*Activity*
Before you return the lines below, strip out any images and keep every word as written.

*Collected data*
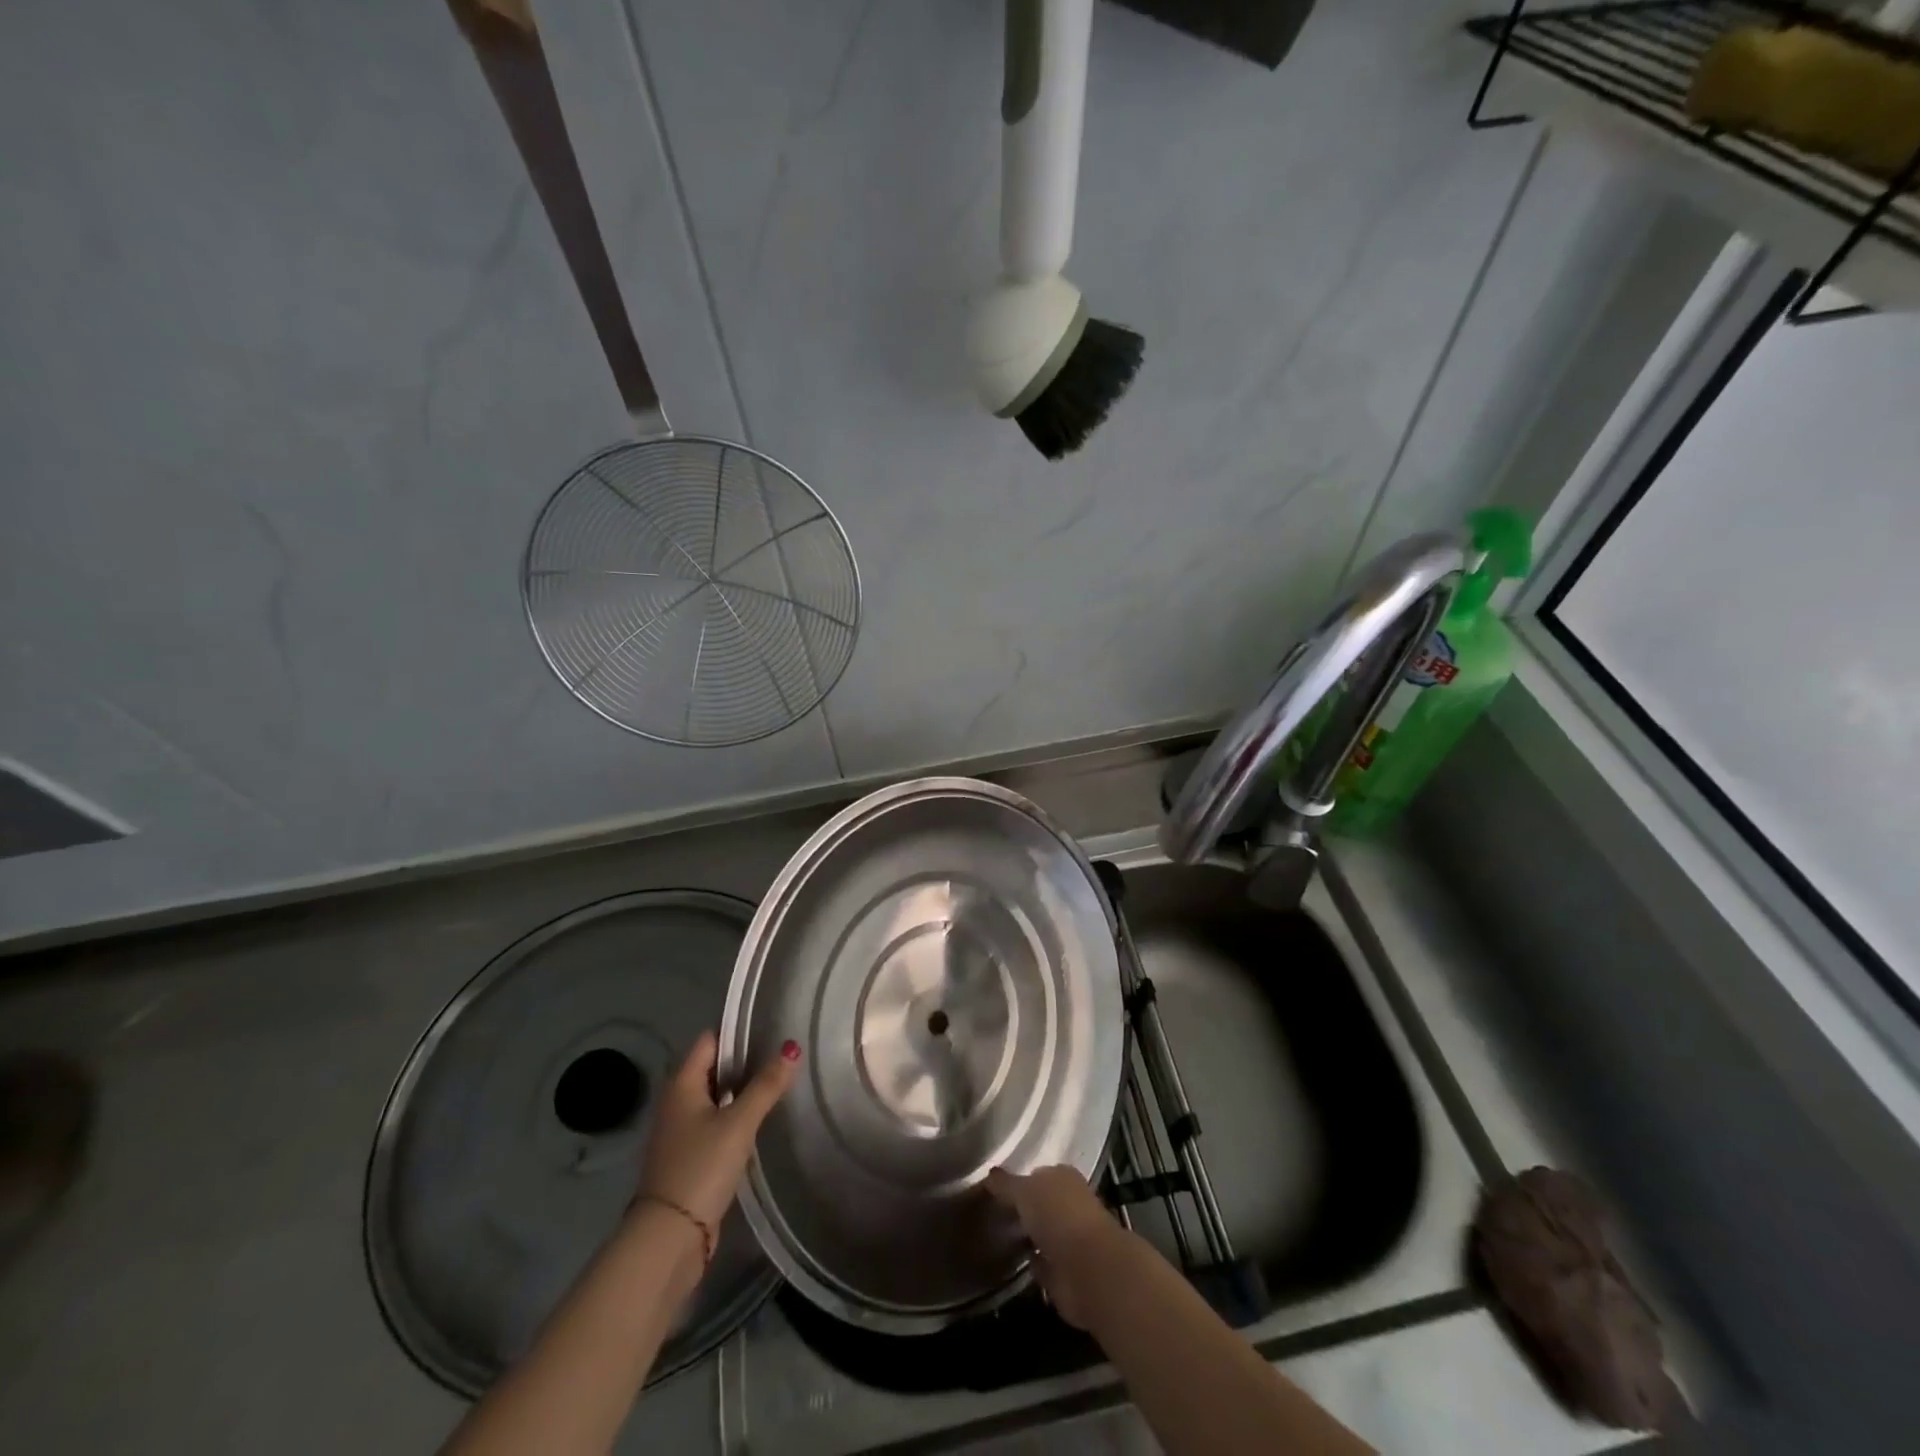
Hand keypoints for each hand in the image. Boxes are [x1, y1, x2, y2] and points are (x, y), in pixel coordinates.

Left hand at [637, 1031, 799, 1236]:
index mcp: (682, 1084)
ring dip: (740, 1091)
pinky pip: (713, 1122)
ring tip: (777, 1084)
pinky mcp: (688, 1156)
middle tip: (781, 1056)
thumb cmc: (701, 1167)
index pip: (710, 1041)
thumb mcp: (739, 1123)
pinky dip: (733, 1116)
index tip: (770, 1029)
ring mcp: (679, 1131)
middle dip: (744, 1062)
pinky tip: (757, 1121)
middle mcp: (676, 1101)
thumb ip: (766, 1086)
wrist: (668, 1237)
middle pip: (712, 1068)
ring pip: (715, 1097)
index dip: (737, 1033)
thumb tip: (792, 1048)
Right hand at [986, 1165, 1128, 1329]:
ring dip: (1028, 1236)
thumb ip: (1005, 1184)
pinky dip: (1032, 1263)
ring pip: (1042, 1232)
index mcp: (1063, 1176)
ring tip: (998, 1236)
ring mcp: (1070, 1239)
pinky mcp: (1066, 1272)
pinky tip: (1014, 1262)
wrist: (1087, 1269)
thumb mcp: (1024, 1190)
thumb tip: (989, 1175)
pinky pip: (1043, 1262)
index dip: (1018, 1180)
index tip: (995, 1189)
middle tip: (993, 1213)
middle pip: (1041, 1203)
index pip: (1037, 1174)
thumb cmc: (1057, 1215)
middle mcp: (1070, 1204)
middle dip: (1023, 1208)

*Answer to the exercise*
Hand keypoints for each hand in the image. Boxes are [x1, y1, x2, y2] and points are (x, y), in pixel coordinates.

Left hand at [637, 1031, 799, 1236]:
index mcp: (682, 1084)
ring dip: (740, 1091)
pinky pip: (713, 1122)
ring tip: (777, 1084)
pinky mcp: (688, 1156)
middle tip: (781, 1056)
thumb cmc: (701, 1167)
index pip: (710, 1041)
thumb mcp: (739, 1123)
pinky dip: (733, 1116)
index tip: (770, 1029)
ring mcp: (679, 1131)
middle dip: (744, 1062)
pinky tip: (757, 1121)
middle mcp: (676, 1101)
thumb ip: (766, 1086)
wrist: (668, 1237)
middle pip: (712, 1068)
ring pip: (715, 1097)
index dip: (737, 1033)
thumb tip: (792, 1048)
Right hand at [986, 1165, 1128, 1329]:
ring dip: (1028, 1236)
thumb ip: (1005, 1184)
pinky dip: (1032, 1263)
ring pip: (1042, 1232)
index mcp: (1063, 1176)
ring tip: (998, 1236)
ring mcp: (1070, 1239)
pinky mcp: (1066, 1272)
pinky tip: (1014, 1262)
wrist: (1087, 1269)
thumb mcp: (1024, 1190)
thumb tip: (989, 1175)
pinky pip: (1043, 1262)
index dip: (1018, 1180)
index tip: (995, 1189)
middle tip: (993, 1213)
middle pip: (1041, 1203)
index pip: (1037, 1174)
thumb cmc: (1057, 1215)
middle mcp: (1070, 1204)
middle dip: (1023, 1208)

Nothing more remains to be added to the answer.